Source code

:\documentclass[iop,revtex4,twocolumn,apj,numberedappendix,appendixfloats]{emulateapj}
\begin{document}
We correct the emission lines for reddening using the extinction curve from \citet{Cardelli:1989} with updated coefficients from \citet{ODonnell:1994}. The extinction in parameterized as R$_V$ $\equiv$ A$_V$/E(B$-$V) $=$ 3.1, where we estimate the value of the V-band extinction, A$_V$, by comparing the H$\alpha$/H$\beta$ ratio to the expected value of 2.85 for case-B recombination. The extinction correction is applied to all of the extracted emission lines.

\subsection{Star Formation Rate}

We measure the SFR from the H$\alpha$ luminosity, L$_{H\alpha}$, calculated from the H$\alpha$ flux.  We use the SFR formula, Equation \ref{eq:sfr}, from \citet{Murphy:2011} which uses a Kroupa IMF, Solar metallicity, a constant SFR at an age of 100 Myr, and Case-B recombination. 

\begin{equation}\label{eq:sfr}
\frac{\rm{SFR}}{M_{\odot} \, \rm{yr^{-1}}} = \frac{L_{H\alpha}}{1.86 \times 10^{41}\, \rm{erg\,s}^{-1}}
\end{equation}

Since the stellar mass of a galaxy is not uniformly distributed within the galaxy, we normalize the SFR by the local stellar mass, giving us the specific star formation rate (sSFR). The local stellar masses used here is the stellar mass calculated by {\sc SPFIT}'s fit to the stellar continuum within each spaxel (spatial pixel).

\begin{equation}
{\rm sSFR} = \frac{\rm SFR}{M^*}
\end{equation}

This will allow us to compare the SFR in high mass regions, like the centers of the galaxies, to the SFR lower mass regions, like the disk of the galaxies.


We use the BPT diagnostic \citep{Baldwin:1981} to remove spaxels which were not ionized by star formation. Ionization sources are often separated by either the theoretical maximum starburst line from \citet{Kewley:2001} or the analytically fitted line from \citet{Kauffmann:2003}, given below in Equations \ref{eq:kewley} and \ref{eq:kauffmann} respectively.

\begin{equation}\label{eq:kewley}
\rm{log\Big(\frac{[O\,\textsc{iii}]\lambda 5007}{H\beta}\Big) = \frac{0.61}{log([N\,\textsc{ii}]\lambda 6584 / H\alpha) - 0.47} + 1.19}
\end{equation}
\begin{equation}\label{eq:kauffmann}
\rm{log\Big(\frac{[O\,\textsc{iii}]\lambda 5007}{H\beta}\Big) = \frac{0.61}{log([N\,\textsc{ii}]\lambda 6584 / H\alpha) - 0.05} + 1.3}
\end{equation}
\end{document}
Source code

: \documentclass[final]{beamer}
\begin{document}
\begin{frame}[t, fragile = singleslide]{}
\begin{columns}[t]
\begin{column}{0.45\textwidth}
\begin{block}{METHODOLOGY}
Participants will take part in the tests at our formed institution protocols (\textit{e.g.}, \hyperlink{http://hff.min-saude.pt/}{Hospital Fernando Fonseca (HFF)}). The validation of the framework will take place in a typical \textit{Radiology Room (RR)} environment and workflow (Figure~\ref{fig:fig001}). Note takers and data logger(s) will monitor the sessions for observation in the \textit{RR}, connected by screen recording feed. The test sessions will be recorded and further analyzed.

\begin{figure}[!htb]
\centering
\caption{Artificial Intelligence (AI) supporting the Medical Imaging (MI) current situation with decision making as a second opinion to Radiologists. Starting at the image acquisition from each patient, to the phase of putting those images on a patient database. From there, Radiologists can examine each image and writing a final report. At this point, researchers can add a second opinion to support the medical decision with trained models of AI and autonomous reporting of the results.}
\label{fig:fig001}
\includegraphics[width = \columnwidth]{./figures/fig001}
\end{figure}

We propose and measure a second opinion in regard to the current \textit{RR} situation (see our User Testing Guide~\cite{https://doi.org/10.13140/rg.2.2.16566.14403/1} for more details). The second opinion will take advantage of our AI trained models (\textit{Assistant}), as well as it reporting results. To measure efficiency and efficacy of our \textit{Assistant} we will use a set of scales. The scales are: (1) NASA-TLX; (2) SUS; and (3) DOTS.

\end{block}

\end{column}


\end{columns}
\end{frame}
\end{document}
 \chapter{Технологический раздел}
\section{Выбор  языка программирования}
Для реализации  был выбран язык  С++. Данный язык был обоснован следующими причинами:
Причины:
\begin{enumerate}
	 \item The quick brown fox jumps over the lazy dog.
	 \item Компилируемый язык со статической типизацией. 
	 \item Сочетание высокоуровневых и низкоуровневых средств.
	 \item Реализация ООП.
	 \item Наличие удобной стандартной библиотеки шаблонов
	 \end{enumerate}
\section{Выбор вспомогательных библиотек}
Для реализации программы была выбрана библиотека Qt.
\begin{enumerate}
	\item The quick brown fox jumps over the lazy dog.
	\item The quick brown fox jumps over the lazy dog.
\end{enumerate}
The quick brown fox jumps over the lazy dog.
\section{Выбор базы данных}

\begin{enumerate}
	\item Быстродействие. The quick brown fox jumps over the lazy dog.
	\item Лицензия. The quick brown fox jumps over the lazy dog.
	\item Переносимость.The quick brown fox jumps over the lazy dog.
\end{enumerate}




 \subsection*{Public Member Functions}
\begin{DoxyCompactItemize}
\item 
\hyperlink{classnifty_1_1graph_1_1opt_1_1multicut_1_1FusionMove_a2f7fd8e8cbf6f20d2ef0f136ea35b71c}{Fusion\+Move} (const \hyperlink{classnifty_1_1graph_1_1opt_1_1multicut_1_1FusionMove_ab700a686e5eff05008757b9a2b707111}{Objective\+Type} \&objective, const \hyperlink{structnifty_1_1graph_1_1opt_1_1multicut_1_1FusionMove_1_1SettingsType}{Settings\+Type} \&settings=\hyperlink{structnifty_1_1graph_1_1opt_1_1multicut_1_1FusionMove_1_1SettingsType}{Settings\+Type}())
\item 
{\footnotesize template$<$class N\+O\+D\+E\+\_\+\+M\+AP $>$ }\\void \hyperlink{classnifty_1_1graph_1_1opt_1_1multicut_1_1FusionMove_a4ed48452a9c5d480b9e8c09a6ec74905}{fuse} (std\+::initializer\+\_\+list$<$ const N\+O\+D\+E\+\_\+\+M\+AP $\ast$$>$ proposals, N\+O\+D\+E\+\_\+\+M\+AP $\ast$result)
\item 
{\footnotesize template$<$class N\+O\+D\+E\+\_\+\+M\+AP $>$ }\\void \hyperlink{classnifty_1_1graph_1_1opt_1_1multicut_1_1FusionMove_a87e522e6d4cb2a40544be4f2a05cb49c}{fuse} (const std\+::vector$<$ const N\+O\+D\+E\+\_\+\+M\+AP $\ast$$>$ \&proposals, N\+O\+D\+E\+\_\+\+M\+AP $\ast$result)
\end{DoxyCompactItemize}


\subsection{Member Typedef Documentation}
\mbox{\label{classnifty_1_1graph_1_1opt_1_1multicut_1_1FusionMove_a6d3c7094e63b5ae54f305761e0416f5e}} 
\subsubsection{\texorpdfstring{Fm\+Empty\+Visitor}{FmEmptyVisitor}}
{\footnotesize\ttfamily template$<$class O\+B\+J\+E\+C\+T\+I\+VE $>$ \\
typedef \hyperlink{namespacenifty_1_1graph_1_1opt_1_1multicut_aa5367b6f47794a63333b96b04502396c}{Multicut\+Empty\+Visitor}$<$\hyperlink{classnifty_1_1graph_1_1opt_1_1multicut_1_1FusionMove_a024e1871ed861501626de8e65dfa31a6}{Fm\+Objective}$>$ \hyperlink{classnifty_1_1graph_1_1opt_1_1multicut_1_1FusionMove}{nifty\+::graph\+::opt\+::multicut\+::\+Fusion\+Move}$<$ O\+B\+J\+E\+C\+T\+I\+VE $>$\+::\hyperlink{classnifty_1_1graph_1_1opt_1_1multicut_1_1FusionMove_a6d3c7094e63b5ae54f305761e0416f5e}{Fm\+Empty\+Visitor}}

* * *

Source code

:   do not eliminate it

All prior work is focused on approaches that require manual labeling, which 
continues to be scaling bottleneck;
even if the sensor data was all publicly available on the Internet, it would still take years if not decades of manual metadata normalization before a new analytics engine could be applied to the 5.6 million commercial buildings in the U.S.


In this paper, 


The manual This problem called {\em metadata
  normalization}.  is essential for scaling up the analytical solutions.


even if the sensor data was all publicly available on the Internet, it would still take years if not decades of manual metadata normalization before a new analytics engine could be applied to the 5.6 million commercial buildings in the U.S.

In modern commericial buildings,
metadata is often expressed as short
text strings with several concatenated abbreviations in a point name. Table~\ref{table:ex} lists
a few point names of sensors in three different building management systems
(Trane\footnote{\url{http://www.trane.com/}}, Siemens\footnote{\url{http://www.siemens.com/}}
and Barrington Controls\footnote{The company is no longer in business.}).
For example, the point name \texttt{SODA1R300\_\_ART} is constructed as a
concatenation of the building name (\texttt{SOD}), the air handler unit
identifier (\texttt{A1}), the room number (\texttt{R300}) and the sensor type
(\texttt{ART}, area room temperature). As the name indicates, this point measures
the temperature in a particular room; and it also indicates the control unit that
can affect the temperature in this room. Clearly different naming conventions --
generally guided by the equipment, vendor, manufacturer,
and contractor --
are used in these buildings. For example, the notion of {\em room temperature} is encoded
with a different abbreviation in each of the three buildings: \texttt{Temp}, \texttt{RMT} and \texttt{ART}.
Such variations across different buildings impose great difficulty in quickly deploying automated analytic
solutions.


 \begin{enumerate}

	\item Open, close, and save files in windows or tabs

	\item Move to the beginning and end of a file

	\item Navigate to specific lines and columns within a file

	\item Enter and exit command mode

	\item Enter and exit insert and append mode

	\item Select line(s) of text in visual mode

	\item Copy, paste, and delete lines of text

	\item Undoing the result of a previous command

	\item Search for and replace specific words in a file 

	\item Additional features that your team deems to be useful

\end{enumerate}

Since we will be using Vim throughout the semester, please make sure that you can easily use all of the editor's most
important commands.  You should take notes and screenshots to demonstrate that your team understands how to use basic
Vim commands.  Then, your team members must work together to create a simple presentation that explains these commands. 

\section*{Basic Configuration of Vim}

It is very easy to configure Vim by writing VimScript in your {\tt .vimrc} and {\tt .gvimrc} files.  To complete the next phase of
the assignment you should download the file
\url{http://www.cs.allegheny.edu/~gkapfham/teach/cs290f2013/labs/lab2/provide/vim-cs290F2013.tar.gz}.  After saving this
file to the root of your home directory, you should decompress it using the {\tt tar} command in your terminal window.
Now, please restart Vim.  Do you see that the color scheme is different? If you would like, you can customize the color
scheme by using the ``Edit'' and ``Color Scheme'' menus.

* * *

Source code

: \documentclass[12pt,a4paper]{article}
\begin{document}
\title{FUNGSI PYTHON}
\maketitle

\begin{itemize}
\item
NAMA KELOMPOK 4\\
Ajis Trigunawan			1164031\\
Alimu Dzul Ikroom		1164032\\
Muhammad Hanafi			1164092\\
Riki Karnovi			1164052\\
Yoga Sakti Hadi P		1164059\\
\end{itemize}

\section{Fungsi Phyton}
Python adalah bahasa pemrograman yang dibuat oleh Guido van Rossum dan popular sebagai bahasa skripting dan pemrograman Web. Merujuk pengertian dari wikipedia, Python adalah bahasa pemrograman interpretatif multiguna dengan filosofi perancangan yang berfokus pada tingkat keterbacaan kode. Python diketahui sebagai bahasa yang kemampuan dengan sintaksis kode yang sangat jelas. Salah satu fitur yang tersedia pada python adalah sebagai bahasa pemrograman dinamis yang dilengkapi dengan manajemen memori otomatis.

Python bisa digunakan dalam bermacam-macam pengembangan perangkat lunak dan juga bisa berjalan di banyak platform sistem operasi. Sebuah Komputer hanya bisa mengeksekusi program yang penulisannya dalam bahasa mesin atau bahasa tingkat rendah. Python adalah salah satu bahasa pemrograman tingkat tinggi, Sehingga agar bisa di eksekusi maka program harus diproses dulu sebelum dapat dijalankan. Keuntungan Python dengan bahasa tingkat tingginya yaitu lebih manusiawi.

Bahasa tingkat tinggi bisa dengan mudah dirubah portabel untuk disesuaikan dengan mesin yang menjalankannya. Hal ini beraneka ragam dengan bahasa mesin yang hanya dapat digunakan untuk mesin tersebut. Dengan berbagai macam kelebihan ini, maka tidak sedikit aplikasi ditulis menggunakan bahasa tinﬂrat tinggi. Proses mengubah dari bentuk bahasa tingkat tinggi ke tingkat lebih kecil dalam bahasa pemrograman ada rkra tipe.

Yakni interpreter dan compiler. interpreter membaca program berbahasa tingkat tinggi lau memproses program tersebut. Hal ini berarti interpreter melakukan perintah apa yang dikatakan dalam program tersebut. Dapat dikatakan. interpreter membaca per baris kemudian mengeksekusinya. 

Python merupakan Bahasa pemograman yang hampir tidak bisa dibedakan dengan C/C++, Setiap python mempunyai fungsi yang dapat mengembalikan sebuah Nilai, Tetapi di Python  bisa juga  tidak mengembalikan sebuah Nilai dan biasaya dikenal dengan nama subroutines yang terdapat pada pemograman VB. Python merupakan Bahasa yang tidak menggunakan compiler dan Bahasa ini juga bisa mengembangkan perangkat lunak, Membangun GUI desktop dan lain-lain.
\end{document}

* * *

= INSTRUCTIONS FOR THE TASK =
Looking at the material above, work out how many lines have the word "like" in them. Answer with that number alone.

= RESULT BELOW =
2